** Opening STUDY MATERIAL block **

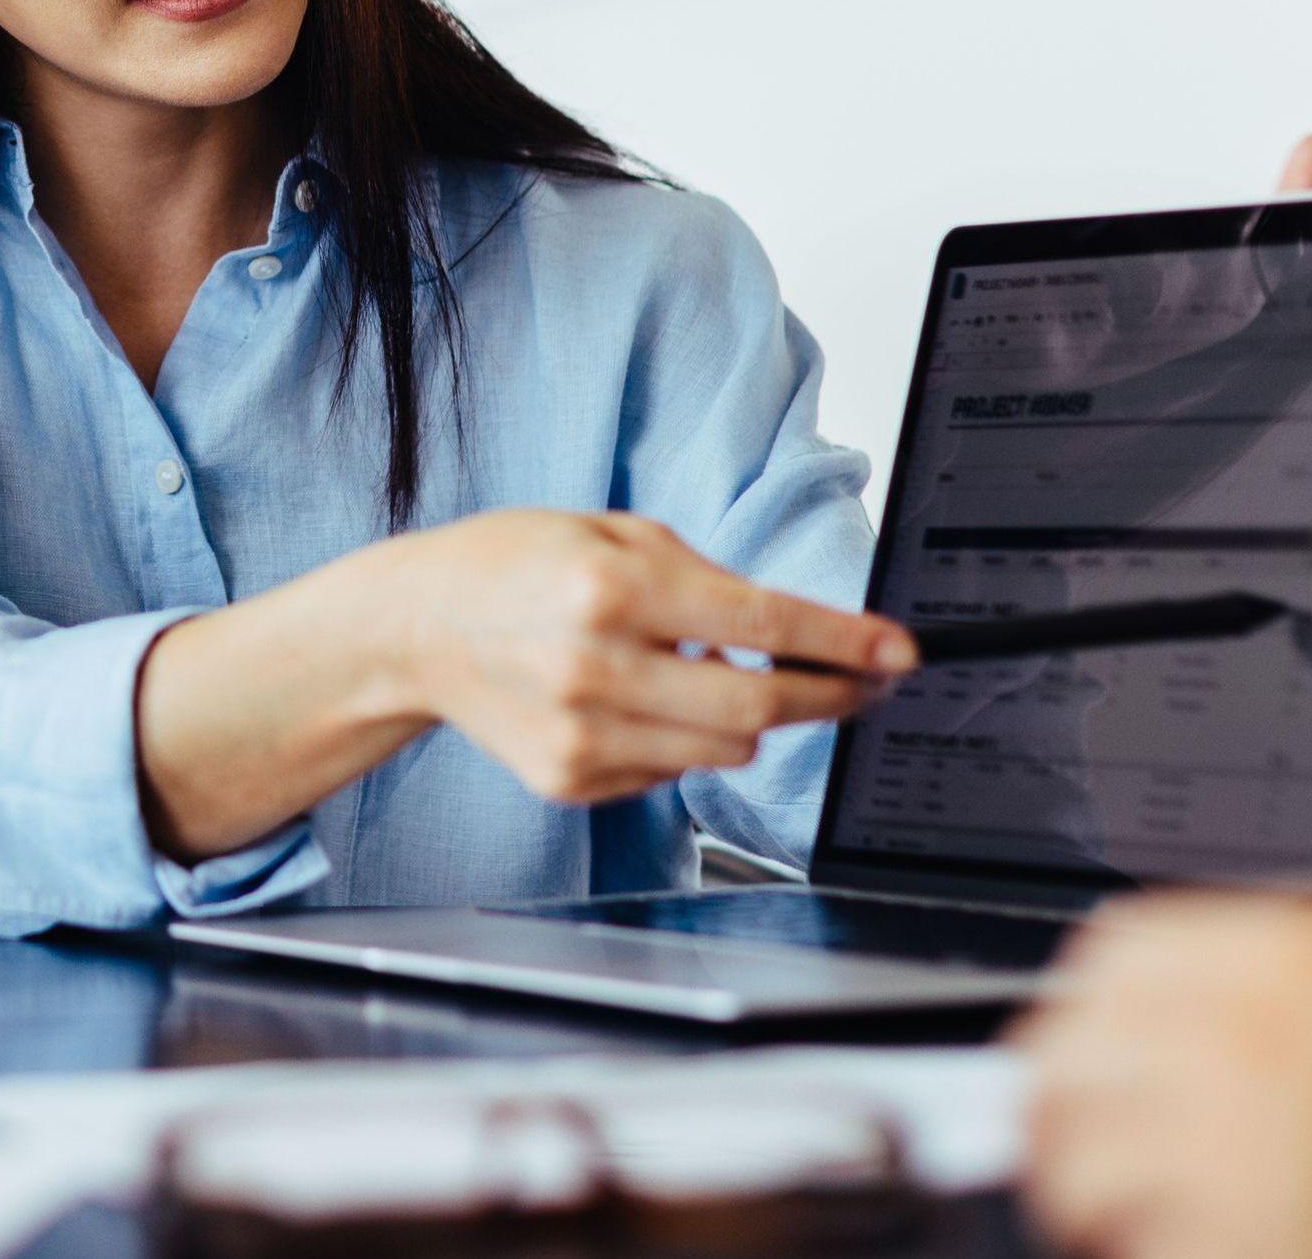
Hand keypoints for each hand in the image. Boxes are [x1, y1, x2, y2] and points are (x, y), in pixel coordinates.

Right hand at [392, 511, 911, 801]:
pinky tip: (637, 700)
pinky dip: (681, 738)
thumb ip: (703, 578)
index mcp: (613, 590)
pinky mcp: (570, 777)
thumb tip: (791, 634)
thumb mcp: (610, 533)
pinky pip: (672, 771)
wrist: (413, 627)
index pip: (762, 622)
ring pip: (726, 747)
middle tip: (856, 683)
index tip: (898, 654)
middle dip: (827, 695)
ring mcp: (582, 733)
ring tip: (705, 670)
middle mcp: (597, 667)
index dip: (844, 642)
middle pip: (760, 704)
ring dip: (747, 714)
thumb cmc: (512, 566)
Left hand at [1018, 895, 1311, 1258]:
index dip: (1093, 1011)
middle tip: (1076, 1150)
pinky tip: (1171, 1256)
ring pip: (1077, 1165)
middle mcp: (1229, 1043)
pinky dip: (1146, 1252)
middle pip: (1065, 1063)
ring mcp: (1214, 1150)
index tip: (1089, 1045)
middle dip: (1058, 1111)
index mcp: (1286, 964)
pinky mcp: (1220, 1241)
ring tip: (1108, 1222)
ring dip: (1085, 1196)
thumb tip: (1281, 1009)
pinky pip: (1141, 1246)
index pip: (1116, 961)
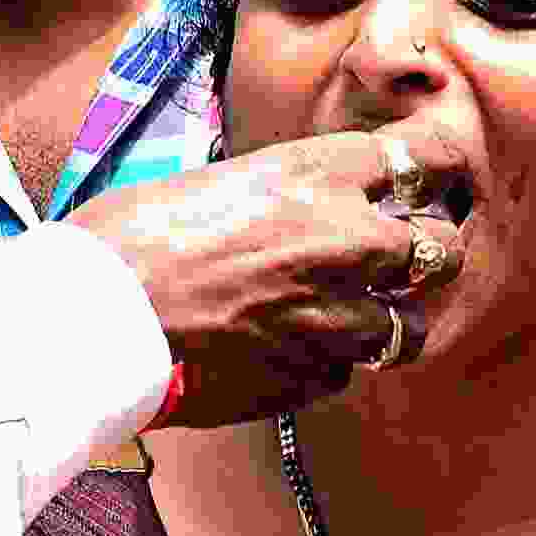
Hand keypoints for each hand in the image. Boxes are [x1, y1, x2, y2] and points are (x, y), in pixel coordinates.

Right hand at [72, 133, 455, 423]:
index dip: (439, 170)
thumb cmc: (132, 236)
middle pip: (441, 249)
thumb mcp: (222, 181)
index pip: (429, 159)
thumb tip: (319, 203)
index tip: (433, 179)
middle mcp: (348, 243)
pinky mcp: (313, 377)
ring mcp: (337, 318)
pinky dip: (330, 361)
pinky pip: (349, 370)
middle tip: (396, 257)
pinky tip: (287, 347)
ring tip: (343, 314)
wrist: (94, 319)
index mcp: (321, 176)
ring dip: (385, 319)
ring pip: (409, 326)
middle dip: (425, 253)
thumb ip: (290, 192)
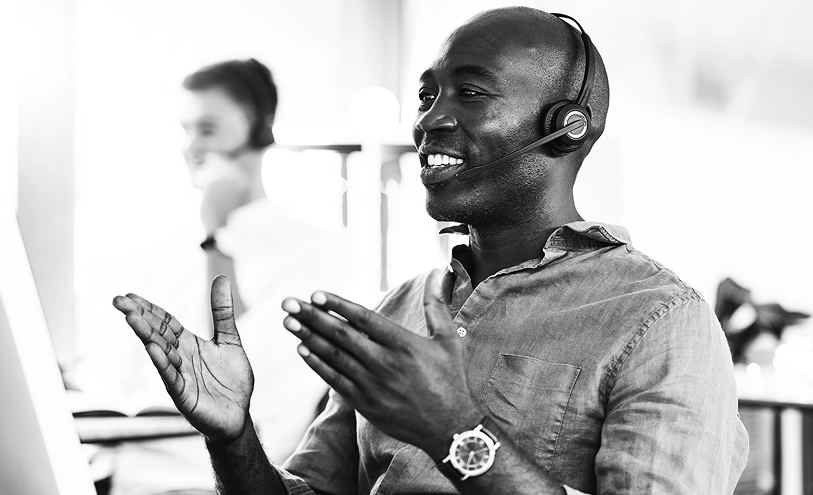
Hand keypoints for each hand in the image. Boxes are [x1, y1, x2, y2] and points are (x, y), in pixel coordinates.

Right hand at [112, 275, 253, 441]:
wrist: (238, 414)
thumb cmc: (231, 379)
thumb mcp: (229, 339)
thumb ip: (222, 311)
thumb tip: (221, 277)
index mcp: (188, 344)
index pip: (165, 322)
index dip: (150, 308)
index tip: (130, 295)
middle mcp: (179, 358)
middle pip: (156, 333)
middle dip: (139, 317)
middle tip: (118, 301)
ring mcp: (179, 376)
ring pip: (159, 353)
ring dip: (146, 335)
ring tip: (132, 318)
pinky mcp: (184, 395)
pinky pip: (171, 377)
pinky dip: (161, 362)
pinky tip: (151, 349)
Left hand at [281, 276, 482, 460]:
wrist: (450, 429)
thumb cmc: (451, 380)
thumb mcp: (449, 340)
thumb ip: (437, 306)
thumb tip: (439, 273)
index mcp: (403, 344)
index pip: (363, 319)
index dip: (337, 305)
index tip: (315, 293)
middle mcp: (384, 363)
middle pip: (341, 335)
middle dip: (311, 317)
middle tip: (287, 303)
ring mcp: (372, 385)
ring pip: (334, 356)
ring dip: (308, 337)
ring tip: (288, 321)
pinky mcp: (365, 403)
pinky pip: (335, 380)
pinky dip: (317, 364)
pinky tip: (302, 349)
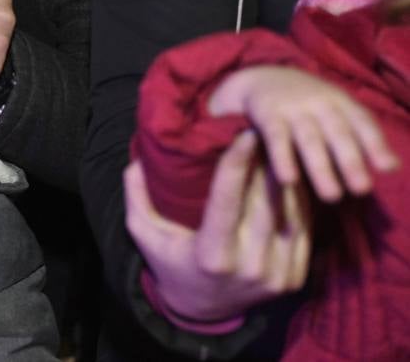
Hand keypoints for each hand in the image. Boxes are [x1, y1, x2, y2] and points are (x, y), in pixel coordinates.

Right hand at [125, 131, 311, 324]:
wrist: (202, 311)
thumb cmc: (170, 261)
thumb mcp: (144, 233)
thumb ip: (137, 197)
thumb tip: (136, 161)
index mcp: (212, 256)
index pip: (227, 200)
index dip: (237, 163)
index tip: (245, 133)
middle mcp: (249, 267)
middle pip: (265, 202)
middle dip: (267, 162)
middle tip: (268, 129)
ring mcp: (276, 275)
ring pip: (290, 214)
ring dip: (287, 177)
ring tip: (282, 147)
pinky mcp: (294, 278)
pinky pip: (303, 230)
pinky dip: (300, 201)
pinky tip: (292, 178)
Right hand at [209, 65, 397, 202]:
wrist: (262, 77)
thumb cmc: (308, 104)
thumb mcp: (336, 110)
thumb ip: (361, 135)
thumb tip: (393, 167)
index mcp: (340, 101)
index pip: (361, 121)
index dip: (375, 144)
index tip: (388, 168)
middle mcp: (319, 102)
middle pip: (337, 132)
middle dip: (350, 161)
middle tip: (361, 189)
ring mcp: (292, 107)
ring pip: (309, 138)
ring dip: (320, 167)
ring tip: (332, 196)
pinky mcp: (267, 114)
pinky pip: (275, 137)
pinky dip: (282, 158)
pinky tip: (289, 180)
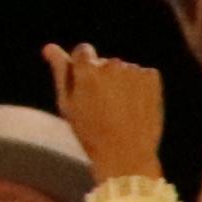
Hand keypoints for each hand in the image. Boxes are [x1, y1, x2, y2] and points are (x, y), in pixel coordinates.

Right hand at [46, 41, 163, 186]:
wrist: (126, 153)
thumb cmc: (90, 131)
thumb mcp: (68, 103)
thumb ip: (61, 71)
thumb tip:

** Closing STUDY MATERIAL block **

_EXERCISE DETAILS_
Before writing out the material above, please remove its pictures; everything else stays exact.

_TASK SOLUTION_
Hand keypoints for each hand in the image. Boxes are [x1, y1, x2, y2] and points are (x, y), in pixel coordinates.

Right hand at [392, 511, 911, 801]:
pinky tip: (637, 700)
pinky dip: (681, 738)
thumb ip: (703, 578)
index mcp: (613, 590)
pinky mcp: (570, 777)
thumb tip: (791, 634)
thumb mcp: (610, 533)
pinky pip: (672, 771)
wrist: (413, 627)
index pip: (762, 622)
ring pip: (726, 747)
middle tip: (856, 683)
index tip: (898, 654)
middle dip: (827, 695)
ring mcp: (582, 733)
ring tip: (705, 670)
middle mcp: (597, 667)
index dip: (844, 642)
middle pip: (760, 704)
ring dip: (747, 714)
thumb cmc: (512, 566)
Left hand at [1018, 895, 1311, 1258]:
index dip: (1093, 1011)
middle tip: (1076, 1150)
pinky tip: (1171, 1256)
ring pip: (1077, 1165)
middle mcp: (1229, 1043)
pinky dip: (1146, 1252)
middle pip: (1065, 1063)
ring mcp: (1214, 1150)
index tip: (1089, 1045)
middle dip: (1058, 1111)
index mcp: (1286, 964)
pinky mcp: (1220, 1241)
ring tip: (1108, 1222)
ring dip: (1085, 1196)
thumb tip: (1281, 1009)
pinky pip: (1141, 1246)
index pip: (1116, 961)
Hand keypoints for each hand in the image. Boxes are [x1, y1, x2, y2] and points are (x, y), in pixel coordinates.

Right hand at [72, 133, 455, 423]:
index dip: (439, 170)
thumb cmc: (132, 236)
middle pip: (441, 249)
thumb mcp: (222, 181)
index pip: (429, 159)
thumb tip: (319, 203)
index tip: (433, 179)
middle mcp: (348, 243)
pinky mcp: (313, 377)
ring mcp: (337, 318)
pinky dip: (330, 361)
pinky pip: (349, 370)
middle tip: (396, 257)
pinky tip: (287, 347)
ring tip: (343, 314)
wrist: (94, 319)
index mcp: (321, 176)
ring dip: (385, 319)
ring pip: (409, 326)
middle dip: (425, 253)
thumb ip: (290, 192)
Hand keypoints for each hand in the image. Boxes are [x1, y1, x2, y2] and points are (x, y), in pixel coordinates.

Right hand at [112, 275, 253, 441]:
wrist: (238, 414)
thumb cmc: (231, 379)
thumb mcp: (229, 339)
thumb ip: (222, 311)
thumb tip: (221, 277)
index mcp: (188, 344)
index pip: (165, 322)
index dip: (150, 308)
index tip: (130, 295)
middle mcp: (179, 358)
middle pip: (156, 333)
middle dip: (139, 317)
middle tip: (118, 301)
ring mcp: (179, 376)
ring pip: (159, 353)
ring dip: (146, 335)
ring tip: (132, 318)
pinky mcp: (184, 395)
pinky pip: (171, 377)
pinky dip: (161, 362)
pinky tip: (151, 349)
Left hand at [281, 276, 482, 460]:
wrist: (450, 429)
thumb cmc: (451, 380)
thumb mcp: (449, 340)
thumb ip: (437, 306)
thumb tip: (439, 273)
index mcp: (403, 344)
index pip: (363, 319)
index dip: (337, 305)
index tip: (315, 293)
middle mcp: (384, 363)
middle pip: (341, 335)
middle dip: (311, 317)
middle tip: (287, 303)
ring mcp: (372, 385)
ring pip: (334, 356)
ring dip: (308, 337)
ring tip: (288, 321)
pinky mcp: (365, 403)
pinky pip: (335, 380)
pinky dip: (317, 364)
pinky tip: (302, 349)
Hand keypoints for each hand in the image. Boxes are [x1, y1, x2, y2] and points are (x, y), in pixel coordinates.

Right hand at [125, 131, 311, 324]:
wrist: (202, 311)
thumb cmc: (170, 261)
thumb mcp: (144, 233)
thumb ip: (137, 197)
thumb tip: (136, 161)
index mcp: (212, 256)
index pip: (227, 200)
index dip: (237, 163)
index tip: (245, 133)
middle mcp: (249, 267)
middle pip: (265, 202)
middle dip: (267, 162)
middle tip: (268, 129)
ring mcp: (276, 275)
ring pip: (290, 214)
ring dip: (287, 177)
ring tip: (282, 147)
pinky mcp: (294, 278)
pinky pip: (303, 230)
pinky dip: (300, 201)
pinky tip: (292, 178)
Right hand at [209, 65, 397, 202]:
wrist: (262, 77)
thumb cmc: (308, 104)
thumb mcp: (336, 110)
thumb ip: (361, 135)
thumb tip: (393, 167)
index mcp: (340, 101)
index pip: (361, 121)
index dip: (375, 144)
index tip: (388, 168)
middle mcp: (319, 102)
middle pip: (337, 132)
middle dip: (350, 161)
middle tip: (361, 189)
ring mcp: (292, 107)
ring pip: (309, 138)
ring dip: (320, 167)
ring tip: (332, 196)
pinky mcp: (267, 114)
pinky pip: (275, 137)
pinky dip: (282, 158)
pinky tip: (289, 180)
Hand keypoints for each hand in the image. Boxes are [x1, y1, x2, y2] and points are (x, y), in pixel coordinates.

Right hand at [46, 41, 163, 186]:
wrist: (126, 153)
thumb cmc: (90, 131)
thumb mcp: (68, 103)
thumb ip: (61, 71)
thumb tip:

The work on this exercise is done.